At the moment we have mainly looked at people, because there is obvious
variation in the format used for people's names. But I'd expect us to want
to match up FRBR group 1, group 2 and group 3 entities e.g.

i) a LOM with visual image A as subject, and visual image A (group 1
matching)
ii) a LOM about artist B, and a visual image A created by artist B (group 2
matching)
iii) a LOM discussing concept C, and a visual image discussing concept C
(group 3 matching)

It is interesting to note the library community does have ways of doing ii)
and iii) e.g. authority files and thesauri like the Getty AAT respectively. 

> My philosophy is that software that translate other formats into
> RDF should be be split into two functional stages.

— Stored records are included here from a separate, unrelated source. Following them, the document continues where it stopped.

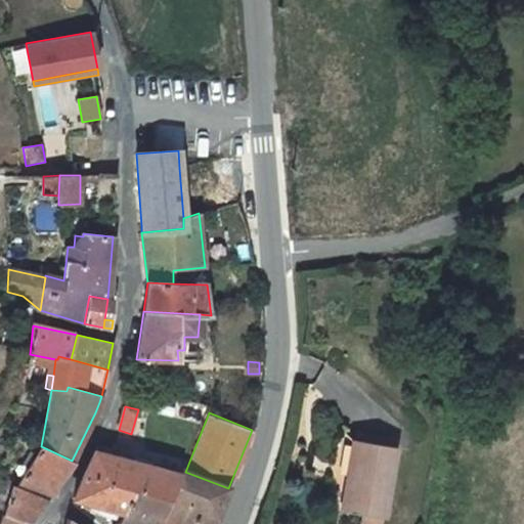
[(384,516),(395,449),(353,441),(342,510),(364,513),(382,516),(384,516)]
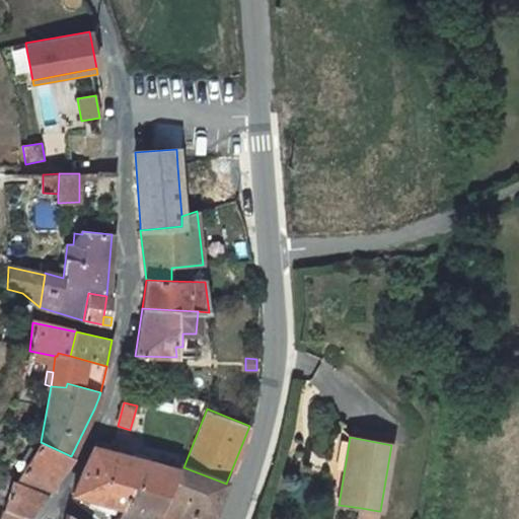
[(71,456),(41,442),(16,482),(45,494),(72,460),(71,456)]
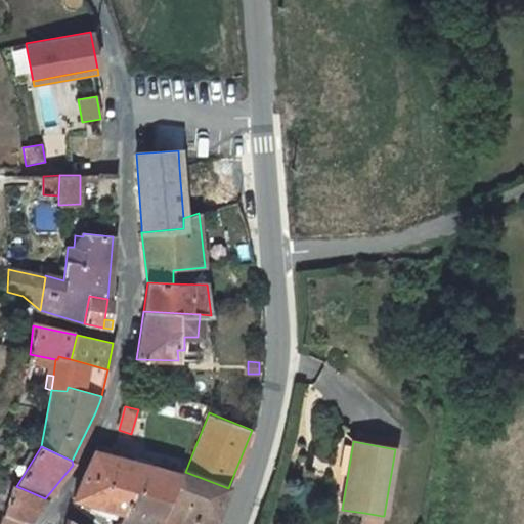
[(134,489),(169,500),(180,475),(178,475),(111,456),(94,452),(74,498),(94,505),(92,511),(118,520),(134,489)]
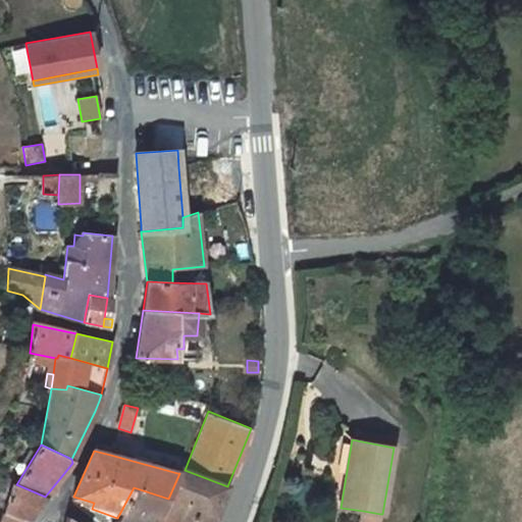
[(215,521),(218,515),(216,513),(227,486),(185,470),(179,468),(177,473),(179,473),(168,499),(157,521),(215,521)]
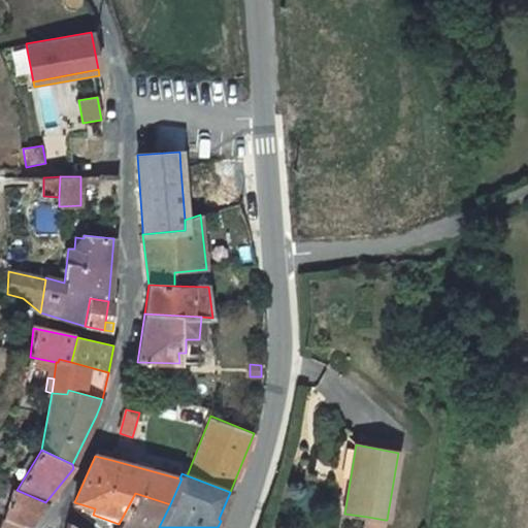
[(0,510),(5,513),(11,489),(0,483),(0,510)]
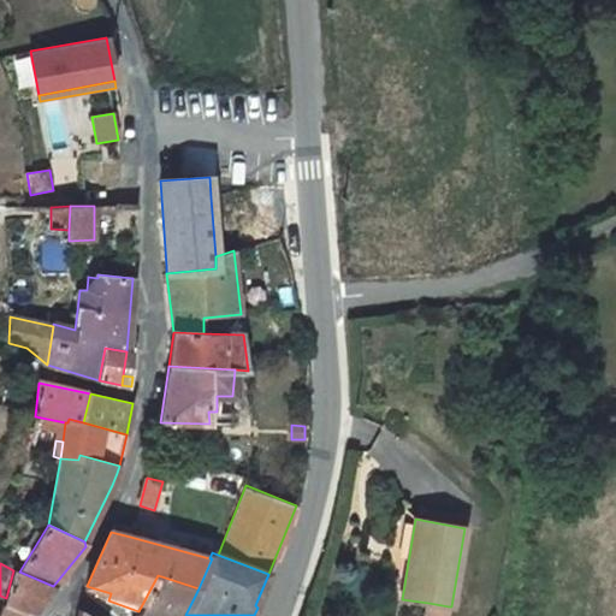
[(53,586),(19,572),(13,570),(6,598),(4,605),(33,615),(53,586)]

The first 
> stage should
> be a simple translation from the native format to RDF, the the second
> stage should apply more complex transformations to the 
> translated RDF to
> ensure the resulting metadata is as clean as possible. 
> ....
> This separates domain
> knowledge about the syntax of the original format from domain 
> knowledge
> about the semantics of the original format.  As a side benefit, it
> encourages the creation of an RDF schema for the original 
> source format.
> This allows us to go 'back to the source' when debugging digesting
> software without literally going back to the source.

Yes I think we are in agreement here, I'm keen to see this separation for
the same reason. 

> My second requirement for ingestion software is that any 
> record linkage it
> does, including name canonicalization, err on the side of 
> caution.  ...
> Of these, linking distinct entities
> is the more grave, for reasons I hope are obvious. 

That sounds like sensible advice.

Are you aware of any literature on name canonicalization? It's just its such
a common problem, people have been trying to integrate disparate databases
since the 70's so its' possible someone has published a survey paper on
this? I did a quick search this morning, but I'm guessing they may have used
another term apart from name canonicalization. 

One problem here is name canonicalization is very locale dependent (consider
the differences in honorifics between English and French). 

Dr Mark H. Butler
Research Scientist                HP Labs Bristol
mark-h_butler@hp.com
Internet: http://www-uk.hpl.hp.com/people/marbut/

Received on Monday, 27 October 2003 12:58:07 UTC